Alzheimer's is a young(er) person's disease -- so get to work!
Alzheimer's is a young(er) person's disease --
so get to work
By Dr. Sanjay Gupta, CNN Chief Medical Correspondent
Updated 9:52 AM ET, Tue December 22, 2015
While he couldn't possibly have known, Sandy Halperin was likely around 35 years old when his brain began slowly accumulating the plaques and tangles of Alzheimer's disease.
Thanks to recent advances that allow us to see disease in the living brain, we now know there is evidence of Alzheimer's in neural tissue 20 to 30 years before one first starts noticing lapses in memory. By age 60, when Sandy first started losing words and forgetting his intentions, the disease was already advanced, even if Sandy and his family were noticing symptoms for the first time.
"There is no pain," Sandy told me. I had asked about this because of recent papers showing inflammation in the brain being a primary enemy at the time Alzheimer's disease starts to show itself.
According to Harvard's Rudy Tanzi, when brain cells, known as glia, sense the death of other brain cells from plaques and tangles, they assume one thing: infection. In an attempt to fight these "foreign invaders" the brain becomes flooded with inflammatory free radicals that begin a vicious war inside the brain.
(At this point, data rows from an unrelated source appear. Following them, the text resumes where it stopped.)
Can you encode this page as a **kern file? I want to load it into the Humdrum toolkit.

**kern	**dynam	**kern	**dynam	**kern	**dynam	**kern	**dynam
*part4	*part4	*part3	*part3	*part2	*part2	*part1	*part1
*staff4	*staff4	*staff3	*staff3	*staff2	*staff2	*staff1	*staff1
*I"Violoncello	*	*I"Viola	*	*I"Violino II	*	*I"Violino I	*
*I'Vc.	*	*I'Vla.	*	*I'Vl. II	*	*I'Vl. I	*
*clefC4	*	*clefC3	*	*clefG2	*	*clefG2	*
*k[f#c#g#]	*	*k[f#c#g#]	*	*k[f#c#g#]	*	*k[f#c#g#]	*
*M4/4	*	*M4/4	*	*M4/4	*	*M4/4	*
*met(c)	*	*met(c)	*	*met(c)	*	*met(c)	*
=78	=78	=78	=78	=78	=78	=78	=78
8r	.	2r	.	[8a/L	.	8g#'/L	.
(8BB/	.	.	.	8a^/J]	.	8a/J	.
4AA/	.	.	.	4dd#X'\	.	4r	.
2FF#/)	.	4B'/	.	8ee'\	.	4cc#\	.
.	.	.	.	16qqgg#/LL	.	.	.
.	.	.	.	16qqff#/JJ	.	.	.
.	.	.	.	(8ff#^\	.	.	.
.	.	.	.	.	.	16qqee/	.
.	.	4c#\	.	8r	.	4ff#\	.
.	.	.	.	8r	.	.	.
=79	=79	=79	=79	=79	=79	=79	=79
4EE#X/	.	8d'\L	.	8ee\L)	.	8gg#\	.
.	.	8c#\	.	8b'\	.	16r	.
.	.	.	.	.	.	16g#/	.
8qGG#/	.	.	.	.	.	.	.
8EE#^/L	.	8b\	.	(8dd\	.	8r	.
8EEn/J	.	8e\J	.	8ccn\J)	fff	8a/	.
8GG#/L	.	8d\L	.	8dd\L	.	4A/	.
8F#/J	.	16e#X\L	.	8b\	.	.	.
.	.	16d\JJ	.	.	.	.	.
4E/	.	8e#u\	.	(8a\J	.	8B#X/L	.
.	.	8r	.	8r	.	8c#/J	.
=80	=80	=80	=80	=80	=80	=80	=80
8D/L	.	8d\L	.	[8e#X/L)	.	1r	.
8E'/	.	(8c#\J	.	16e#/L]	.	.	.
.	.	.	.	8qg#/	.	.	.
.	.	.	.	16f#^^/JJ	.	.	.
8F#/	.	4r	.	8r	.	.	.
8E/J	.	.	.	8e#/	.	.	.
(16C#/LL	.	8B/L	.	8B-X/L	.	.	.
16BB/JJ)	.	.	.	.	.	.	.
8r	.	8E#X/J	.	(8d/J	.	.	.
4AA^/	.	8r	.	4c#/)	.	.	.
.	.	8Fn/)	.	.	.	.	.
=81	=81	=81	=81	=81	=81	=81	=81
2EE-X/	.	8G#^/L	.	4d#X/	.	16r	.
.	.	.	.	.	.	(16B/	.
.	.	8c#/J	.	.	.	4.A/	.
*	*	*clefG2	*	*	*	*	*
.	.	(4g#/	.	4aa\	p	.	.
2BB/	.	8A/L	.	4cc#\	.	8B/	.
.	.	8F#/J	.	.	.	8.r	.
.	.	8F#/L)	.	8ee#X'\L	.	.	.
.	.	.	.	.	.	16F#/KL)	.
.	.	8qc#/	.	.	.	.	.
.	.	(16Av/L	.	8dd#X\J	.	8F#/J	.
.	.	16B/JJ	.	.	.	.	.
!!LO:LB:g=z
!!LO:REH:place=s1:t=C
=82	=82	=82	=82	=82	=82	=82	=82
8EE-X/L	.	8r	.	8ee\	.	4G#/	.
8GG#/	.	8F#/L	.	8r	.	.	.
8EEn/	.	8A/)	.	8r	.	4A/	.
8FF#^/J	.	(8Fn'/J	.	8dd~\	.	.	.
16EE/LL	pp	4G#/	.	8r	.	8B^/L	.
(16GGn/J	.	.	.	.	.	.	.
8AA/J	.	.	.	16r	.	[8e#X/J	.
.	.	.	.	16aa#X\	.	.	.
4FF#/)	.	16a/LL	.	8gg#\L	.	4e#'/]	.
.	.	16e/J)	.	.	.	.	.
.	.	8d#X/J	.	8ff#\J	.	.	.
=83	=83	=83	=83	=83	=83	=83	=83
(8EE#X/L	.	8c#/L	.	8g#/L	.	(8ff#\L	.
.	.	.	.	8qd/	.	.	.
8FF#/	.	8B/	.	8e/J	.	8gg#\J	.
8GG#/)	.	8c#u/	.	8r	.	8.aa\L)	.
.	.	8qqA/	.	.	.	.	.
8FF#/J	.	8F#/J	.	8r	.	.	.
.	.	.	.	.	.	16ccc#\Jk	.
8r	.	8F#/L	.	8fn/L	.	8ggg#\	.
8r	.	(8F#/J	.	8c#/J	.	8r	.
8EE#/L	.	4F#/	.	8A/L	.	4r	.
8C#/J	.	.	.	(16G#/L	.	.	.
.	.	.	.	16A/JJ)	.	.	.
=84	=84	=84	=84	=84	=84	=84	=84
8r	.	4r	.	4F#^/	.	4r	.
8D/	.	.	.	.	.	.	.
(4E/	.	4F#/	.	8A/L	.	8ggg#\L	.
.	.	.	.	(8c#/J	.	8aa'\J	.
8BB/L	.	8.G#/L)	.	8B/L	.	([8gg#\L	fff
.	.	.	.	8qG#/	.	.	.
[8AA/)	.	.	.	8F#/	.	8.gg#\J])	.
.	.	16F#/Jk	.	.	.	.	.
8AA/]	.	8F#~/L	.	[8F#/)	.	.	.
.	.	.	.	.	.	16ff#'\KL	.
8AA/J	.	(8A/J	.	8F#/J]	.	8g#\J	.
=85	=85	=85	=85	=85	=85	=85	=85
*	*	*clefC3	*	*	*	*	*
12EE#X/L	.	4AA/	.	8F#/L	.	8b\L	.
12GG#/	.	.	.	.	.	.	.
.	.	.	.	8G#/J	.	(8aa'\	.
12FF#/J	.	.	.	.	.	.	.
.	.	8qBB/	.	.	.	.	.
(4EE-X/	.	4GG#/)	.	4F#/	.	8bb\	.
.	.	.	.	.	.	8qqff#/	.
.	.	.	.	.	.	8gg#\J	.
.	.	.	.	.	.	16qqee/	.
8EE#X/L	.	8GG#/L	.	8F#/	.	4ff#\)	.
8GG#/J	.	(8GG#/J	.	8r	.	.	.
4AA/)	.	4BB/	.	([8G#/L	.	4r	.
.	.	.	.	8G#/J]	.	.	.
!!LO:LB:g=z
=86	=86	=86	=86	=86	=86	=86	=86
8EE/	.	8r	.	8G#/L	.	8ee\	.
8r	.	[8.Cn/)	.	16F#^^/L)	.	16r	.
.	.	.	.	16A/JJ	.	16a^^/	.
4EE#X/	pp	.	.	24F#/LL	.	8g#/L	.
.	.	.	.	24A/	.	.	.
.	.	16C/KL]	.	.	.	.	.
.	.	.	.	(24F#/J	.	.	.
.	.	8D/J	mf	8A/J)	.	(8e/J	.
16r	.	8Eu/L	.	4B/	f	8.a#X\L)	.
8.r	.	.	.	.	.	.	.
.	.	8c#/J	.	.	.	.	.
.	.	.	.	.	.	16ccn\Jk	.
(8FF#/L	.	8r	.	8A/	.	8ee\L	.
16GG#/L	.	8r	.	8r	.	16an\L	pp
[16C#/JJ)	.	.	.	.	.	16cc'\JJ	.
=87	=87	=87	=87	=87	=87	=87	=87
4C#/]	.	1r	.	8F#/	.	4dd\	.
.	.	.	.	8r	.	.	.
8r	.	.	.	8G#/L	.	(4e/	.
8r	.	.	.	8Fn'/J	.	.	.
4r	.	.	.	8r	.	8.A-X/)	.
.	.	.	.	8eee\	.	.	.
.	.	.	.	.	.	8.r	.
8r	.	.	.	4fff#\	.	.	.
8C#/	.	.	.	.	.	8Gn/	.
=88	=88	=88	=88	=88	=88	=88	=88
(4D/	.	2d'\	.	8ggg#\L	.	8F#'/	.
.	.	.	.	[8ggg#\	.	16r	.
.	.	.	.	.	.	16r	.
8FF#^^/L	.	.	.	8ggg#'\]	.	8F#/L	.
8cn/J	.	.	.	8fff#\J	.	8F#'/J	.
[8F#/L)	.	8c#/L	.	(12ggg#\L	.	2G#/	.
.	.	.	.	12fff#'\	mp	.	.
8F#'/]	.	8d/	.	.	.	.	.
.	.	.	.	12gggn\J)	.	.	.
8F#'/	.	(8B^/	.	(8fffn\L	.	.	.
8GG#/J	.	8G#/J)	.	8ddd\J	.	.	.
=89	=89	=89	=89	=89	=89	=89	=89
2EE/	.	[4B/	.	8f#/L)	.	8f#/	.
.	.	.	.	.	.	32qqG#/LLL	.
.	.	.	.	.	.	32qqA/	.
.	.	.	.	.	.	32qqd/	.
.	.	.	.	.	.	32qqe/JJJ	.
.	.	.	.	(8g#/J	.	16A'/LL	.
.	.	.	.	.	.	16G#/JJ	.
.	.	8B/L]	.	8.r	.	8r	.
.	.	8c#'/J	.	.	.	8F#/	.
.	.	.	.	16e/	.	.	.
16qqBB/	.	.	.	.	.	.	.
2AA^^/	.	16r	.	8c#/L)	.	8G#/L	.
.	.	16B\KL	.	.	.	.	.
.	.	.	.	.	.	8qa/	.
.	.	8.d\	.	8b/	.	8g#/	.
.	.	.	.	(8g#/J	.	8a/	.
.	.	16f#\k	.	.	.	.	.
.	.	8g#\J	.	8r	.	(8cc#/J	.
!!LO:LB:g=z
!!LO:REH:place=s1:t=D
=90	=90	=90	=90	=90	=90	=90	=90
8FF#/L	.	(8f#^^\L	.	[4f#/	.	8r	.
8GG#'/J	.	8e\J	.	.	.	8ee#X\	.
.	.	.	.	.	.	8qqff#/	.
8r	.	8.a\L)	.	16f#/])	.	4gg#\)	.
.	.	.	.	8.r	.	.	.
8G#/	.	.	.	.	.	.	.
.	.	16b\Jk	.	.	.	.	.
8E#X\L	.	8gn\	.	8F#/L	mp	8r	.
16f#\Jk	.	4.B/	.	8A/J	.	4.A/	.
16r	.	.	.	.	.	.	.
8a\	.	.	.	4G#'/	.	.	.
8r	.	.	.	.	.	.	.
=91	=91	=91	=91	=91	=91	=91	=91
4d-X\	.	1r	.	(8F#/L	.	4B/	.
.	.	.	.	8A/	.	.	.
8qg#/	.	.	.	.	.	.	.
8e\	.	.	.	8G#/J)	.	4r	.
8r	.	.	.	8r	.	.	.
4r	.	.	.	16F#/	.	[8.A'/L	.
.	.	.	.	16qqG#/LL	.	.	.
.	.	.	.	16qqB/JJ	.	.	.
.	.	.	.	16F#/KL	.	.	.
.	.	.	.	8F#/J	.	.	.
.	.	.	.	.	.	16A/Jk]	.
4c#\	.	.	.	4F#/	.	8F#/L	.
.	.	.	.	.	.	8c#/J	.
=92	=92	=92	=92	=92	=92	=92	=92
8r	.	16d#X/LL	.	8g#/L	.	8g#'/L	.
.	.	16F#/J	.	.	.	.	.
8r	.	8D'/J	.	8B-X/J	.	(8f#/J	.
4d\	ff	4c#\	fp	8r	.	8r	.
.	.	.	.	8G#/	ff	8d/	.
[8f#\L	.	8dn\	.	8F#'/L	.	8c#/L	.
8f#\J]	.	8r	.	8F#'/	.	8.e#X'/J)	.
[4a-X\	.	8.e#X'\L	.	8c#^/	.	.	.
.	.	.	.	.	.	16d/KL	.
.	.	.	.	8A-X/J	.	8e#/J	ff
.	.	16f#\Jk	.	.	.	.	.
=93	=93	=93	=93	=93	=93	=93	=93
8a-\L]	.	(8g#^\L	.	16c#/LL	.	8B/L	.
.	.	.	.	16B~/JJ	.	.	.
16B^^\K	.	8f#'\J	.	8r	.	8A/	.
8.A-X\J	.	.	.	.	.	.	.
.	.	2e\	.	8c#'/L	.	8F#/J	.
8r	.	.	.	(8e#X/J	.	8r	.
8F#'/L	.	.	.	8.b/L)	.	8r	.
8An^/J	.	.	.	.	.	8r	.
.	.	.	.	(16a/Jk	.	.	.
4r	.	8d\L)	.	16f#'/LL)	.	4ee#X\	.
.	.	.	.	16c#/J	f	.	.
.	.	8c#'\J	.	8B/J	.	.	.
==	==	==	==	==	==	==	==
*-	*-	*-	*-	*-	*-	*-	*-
But the infection doesn't actually exist; the brain is fighting a ghost.
No, not pain, Sandy reiterated, pausing and searching hard for the right words. He told me it actually feels like cotton stuffed deeply into the base of his frontal lobes. He eloquently described this with the precision of a Harvard assistant dental professor, which he once was. But then he completely forgot what we were discussing and looked at me sheepishly. "Frontal lobes," I gently prompt him. "Right," he remembered. And for just a few minutes Sandy is lucid once again.
Over the last three years, we have frequently visited with Sandy as he slowly descends into dementia. There aren't many happy endings with stories about Alzheimer's disease, but Sandy's story is different somehow.
He wants to open up his life and his brain to us, and to science. He wants to be a part of the transformative advances taking place in Alzheimer's, even if he is not around to benefit from them. Unwilling to be relegated to the sidelines, Sandy has thrown himself head-on into the battles for increased funding and decreased stigma. Neither has been easy, but his progress has been deeply inspirational.